The creation of the stabilization group appears to give more direct
control to Ms. Rice, one of the president's closest confidantes, who
signed the memorandum announcing it. For the first two and a half years
of Mr. Bush's presidency, Ms. Rice often seemed hesitant to take a more
active role, eschewing the kind of hands-on approach for which Henry A.
Kissinger and other national security advisers were known, and viewing
her job chiefly as providing quiet advice to Mr. Bush.

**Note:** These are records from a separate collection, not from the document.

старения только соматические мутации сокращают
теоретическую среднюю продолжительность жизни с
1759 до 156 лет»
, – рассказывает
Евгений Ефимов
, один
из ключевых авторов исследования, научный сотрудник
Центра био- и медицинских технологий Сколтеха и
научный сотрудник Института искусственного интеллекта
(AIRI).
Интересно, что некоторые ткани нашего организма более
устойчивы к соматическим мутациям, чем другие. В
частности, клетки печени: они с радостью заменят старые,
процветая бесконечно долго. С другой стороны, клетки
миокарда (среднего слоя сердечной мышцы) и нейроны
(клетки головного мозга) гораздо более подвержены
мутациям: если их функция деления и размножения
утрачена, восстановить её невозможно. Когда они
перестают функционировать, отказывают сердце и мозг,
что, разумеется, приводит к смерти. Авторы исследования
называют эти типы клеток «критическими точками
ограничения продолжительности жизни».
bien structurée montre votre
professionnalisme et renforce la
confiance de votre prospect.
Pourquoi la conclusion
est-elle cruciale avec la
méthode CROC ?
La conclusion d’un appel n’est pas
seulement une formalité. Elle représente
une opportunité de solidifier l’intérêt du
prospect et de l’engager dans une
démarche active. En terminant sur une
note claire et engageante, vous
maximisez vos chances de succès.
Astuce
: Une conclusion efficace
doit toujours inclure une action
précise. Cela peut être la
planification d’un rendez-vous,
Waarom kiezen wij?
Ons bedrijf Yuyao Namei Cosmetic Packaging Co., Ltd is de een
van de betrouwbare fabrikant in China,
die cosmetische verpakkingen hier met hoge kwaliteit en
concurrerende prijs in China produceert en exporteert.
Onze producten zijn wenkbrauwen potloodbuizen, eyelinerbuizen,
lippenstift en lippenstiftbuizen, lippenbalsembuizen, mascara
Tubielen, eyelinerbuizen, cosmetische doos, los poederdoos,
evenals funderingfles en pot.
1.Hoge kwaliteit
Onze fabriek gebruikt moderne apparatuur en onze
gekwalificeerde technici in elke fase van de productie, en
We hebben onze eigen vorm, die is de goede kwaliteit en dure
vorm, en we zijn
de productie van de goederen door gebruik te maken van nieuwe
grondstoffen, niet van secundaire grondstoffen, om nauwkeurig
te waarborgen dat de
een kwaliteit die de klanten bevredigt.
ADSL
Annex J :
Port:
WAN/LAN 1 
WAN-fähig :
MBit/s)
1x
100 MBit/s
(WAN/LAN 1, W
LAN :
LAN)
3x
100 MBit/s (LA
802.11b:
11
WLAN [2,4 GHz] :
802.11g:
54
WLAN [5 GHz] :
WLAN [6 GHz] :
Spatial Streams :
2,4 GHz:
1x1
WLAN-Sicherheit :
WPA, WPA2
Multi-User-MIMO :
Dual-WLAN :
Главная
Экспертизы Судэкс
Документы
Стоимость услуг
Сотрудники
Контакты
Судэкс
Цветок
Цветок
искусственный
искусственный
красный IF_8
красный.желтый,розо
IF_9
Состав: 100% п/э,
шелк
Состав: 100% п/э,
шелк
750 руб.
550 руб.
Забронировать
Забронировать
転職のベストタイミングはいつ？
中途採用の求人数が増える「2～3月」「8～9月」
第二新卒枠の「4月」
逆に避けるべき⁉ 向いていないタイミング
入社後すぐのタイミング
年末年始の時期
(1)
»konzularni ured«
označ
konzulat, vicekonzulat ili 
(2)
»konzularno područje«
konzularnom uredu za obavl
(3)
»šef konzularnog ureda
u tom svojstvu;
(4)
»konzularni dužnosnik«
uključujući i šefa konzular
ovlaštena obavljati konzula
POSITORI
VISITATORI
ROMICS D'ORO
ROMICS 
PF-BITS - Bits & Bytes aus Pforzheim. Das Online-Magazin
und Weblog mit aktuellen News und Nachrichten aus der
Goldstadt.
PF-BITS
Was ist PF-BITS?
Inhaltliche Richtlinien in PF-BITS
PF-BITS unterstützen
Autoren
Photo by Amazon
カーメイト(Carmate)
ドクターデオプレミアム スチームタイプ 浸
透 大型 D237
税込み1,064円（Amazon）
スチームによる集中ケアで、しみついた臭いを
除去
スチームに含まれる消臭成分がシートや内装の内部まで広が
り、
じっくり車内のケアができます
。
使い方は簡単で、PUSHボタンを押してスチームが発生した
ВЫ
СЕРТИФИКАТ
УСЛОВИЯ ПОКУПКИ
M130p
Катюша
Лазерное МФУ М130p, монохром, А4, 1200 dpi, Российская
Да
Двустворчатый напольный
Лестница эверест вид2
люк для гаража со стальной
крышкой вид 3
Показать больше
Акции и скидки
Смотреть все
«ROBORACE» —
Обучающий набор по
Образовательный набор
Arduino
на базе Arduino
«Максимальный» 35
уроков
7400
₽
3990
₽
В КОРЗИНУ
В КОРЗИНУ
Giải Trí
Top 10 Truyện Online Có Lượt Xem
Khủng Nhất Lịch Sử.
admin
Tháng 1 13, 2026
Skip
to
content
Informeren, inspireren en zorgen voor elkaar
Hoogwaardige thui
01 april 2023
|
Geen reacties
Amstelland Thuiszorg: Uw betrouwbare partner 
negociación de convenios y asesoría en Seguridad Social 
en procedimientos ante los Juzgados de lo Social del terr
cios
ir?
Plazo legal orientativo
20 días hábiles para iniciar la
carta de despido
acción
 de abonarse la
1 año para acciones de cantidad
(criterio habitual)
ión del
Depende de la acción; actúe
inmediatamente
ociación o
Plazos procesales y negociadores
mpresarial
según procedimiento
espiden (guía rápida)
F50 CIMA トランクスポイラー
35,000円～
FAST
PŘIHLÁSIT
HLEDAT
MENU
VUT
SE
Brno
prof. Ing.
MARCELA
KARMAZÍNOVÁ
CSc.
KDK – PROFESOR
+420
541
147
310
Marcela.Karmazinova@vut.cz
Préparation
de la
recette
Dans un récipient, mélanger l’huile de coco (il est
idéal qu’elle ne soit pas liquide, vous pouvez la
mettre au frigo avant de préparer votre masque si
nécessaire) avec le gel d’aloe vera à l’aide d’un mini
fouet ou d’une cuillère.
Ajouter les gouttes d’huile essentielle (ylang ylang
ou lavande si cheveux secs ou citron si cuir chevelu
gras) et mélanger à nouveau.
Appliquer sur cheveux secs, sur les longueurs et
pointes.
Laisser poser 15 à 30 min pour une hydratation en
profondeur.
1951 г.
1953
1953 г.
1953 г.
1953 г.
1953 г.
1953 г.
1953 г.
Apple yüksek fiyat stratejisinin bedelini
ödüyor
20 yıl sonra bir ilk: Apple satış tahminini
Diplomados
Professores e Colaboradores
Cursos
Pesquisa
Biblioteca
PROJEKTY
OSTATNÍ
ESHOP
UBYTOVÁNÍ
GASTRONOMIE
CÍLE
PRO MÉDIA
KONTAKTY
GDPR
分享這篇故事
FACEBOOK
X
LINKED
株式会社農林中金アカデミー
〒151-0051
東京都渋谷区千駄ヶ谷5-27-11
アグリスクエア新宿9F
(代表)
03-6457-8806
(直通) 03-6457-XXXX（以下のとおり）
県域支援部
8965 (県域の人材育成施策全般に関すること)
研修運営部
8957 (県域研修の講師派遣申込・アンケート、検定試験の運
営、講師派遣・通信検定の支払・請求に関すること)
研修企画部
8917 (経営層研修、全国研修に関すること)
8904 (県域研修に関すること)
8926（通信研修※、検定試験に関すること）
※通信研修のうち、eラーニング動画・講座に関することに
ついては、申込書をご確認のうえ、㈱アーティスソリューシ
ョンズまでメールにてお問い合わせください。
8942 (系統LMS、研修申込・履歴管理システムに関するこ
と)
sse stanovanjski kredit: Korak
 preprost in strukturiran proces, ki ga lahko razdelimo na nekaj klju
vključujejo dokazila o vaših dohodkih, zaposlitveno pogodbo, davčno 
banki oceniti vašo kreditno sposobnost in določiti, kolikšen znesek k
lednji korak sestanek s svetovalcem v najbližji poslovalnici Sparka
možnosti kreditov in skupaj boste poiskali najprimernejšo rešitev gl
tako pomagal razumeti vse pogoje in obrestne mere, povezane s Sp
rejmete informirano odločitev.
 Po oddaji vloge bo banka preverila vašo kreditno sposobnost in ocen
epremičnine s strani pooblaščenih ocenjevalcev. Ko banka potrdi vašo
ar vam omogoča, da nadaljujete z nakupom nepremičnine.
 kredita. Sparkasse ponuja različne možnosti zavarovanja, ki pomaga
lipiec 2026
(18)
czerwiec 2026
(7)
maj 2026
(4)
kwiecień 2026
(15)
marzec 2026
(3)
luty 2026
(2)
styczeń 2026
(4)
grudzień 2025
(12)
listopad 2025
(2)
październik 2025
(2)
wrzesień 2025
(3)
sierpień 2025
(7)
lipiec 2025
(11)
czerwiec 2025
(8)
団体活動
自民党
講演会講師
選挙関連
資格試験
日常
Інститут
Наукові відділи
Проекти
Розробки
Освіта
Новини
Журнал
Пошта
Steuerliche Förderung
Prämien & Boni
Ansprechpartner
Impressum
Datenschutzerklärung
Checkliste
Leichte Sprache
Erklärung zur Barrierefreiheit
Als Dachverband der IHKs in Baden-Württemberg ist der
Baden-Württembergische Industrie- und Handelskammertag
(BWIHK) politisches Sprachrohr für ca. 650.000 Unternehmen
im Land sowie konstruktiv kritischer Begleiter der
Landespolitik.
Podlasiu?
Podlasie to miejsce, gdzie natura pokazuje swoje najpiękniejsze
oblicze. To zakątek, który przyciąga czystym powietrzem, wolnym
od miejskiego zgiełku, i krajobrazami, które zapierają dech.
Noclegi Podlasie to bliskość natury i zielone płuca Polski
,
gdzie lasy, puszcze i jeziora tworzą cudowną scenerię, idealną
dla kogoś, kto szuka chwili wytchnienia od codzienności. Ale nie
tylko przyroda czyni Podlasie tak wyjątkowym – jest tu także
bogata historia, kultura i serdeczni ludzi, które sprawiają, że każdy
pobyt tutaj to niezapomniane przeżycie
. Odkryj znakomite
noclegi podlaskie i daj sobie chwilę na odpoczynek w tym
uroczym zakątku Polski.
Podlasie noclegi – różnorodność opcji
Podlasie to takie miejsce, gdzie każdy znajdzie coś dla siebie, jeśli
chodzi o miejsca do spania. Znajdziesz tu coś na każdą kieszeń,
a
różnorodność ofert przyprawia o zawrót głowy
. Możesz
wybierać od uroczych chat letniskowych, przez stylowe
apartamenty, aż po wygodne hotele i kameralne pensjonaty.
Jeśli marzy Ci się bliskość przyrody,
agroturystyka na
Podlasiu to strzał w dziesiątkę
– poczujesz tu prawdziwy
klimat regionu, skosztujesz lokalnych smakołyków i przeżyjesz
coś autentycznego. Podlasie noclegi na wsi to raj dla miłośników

Now, four of her deputies will run coordinating committees — on
counterterrorism efforts, economic development, political affairs in
Iraq and the creation of clearer messages to the media here and in
Each working group will include under secretaries from the State,
Defense and Treasury Departments, and senior representatives from the
Central Intelligence Agency.
State Department officials have complained bitterly that they have
been shut out of decision-making about Iraq, even as attacks on American
troops increased, lights failed and oil production remained stuck far
below even prewar levels.
Mr. Bush, a senior administration official said, made it clear that
he wanted "all the powers of the government" turned toward making the
reconstruction work in both Iraq and Afghanistan. "The president is
impatient with bureaucracy," the official said.
In the interview, Ms. Rice described the new organization as one
intended to support the Pentagon, not supplant it.
"The N.S.C. staff is first and foremost the president's staff," she
said, "but it is of course the staff to the National Security Council."
That group will in effect be taking more direct responsibility.
The council is made up of top advisers to the president who meet
three times a week in the Situation Room. They have often seemed unable
to coordinate efforts on the main issues relating to the occupation of
Iraq. "The Pentagon remains the lead agency, and the structure has been
set up explicitly to provide assistance to the Defense Department and
coalition provisional authority," Ms. Rice said.
Other officials said the effect of Ms. Rice's memorandum would be to
move day-to-day issues of administering Iraq to the White House.
The counterterrorism group, for example, will be run by Frances F.
Townsend, Ms. Rice's deputy for that field. Economic issues — from oil
to electricity to the distribution of a new currency — will be
coordinated by Gary Edson. He has been the liaison between the National
Security Council and the National Economic Council.
Robert D. Blackwill, a former ambassador to India, will run the group
overseeing the creation of political institutions in Iraq, as well as
directing stabilization for Afghanistan.
Anna Perez, Ms. Rice's communications director, will focus on a
coordinated media message — a response to concerns about the daily
reports of attacks on American troops and lawlessness in the streets.